World celebrates the environment

This week saw a host of celebrations around the world commemorating World Environment Day, June 6.

The 25th edition was hosted in Tromsø, Norway this past Wednesday, driving special awareness to the problem of melting ice caps in support of International Polar Year.

Norway was chosen as the host country for the annual even to highlight the global environmental impact of melting ice and snow. The 2007 theme focused on the effects that climate change is having on polar ecosystems and communities, and the impact on the rest of the world.

Nick Nuttall, spokesperson for United Nations Environment Programme
(UNEP) told edie: "This year, we wanted to make the link and increase the understanding of how this issue has grown, that melting ice and snow is not a remote issue. It's relevant in Norway, as it is in the United Kingdom as well as Beijing."

Norway is one of three countries that have - to date - announced that they want to go carbon-neutral by 2050. Costa Rica and New Zealand are the other two countries.

Around the world, people celebrated and discussed environmental issues - from street rallies to green concerts and tree planting to clean-up campaigns.

The environment and climate change were also at the top of the agenda at the G8 Summit in Germany, with leaders agreeing on 'substantial cuts' in greenhouse gases according to experts.

Nick Nuttall said: "This year's summit has been an important milestone for emission is clear that leaders full accept that the environment is a serious issue and this year we've experienced unprecedented momentum."

In a move to encourage local environmental awareness and individual participation, British Climate Change and Environment Minister Ian Pearson asked people to mark World Environment Day by identifying the one change they can make in their everyday lives to protect the environment and fight climate change.
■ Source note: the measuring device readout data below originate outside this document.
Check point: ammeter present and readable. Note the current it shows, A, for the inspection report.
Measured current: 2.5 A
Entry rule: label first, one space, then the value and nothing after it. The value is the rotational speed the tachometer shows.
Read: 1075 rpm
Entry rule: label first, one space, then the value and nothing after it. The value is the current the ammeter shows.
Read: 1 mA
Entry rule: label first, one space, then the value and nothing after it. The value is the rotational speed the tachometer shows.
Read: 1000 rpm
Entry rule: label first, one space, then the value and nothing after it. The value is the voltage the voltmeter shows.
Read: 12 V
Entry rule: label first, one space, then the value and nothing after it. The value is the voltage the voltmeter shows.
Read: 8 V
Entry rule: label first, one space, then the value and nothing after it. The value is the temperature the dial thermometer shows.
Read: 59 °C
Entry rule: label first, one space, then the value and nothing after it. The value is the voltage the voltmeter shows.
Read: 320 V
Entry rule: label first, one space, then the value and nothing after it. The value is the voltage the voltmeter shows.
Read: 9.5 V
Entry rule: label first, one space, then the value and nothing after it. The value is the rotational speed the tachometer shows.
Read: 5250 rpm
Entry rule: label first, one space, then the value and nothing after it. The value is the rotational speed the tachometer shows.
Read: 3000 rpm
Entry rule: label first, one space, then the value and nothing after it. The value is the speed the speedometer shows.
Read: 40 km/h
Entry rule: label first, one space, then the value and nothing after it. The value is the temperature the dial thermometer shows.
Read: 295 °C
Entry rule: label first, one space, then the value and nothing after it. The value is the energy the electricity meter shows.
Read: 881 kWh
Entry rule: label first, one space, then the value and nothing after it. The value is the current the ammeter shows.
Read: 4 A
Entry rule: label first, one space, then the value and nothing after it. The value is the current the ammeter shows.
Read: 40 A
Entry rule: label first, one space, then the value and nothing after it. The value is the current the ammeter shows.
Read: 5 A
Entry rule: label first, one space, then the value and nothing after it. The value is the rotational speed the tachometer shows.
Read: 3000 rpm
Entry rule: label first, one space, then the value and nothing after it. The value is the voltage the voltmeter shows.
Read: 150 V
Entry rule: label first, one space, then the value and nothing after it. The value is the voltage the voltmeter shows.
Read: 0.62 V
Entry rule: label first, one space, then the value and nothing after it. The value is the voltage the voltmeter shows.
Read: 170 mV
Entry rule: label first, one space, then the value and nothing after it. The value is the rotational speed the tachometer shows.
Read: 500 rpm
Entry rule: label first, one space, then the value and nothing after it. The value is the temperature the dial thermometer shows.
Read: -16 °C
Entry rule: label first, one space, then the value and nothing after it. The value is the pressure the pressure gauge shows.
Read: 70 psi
We are already feeling some of the effects of climate change - and that will inevitably increase," Pearson said. "But if everyone acts now to help stop climate change, we can avoid its worst effects and reduce the level to which we need to adapt - both here in the UK and the support millions of people around the world will need."

Nick Nuttall, spokesperson for UNEP, said: "It's important to remember that we don't want this to be about just one day of the year."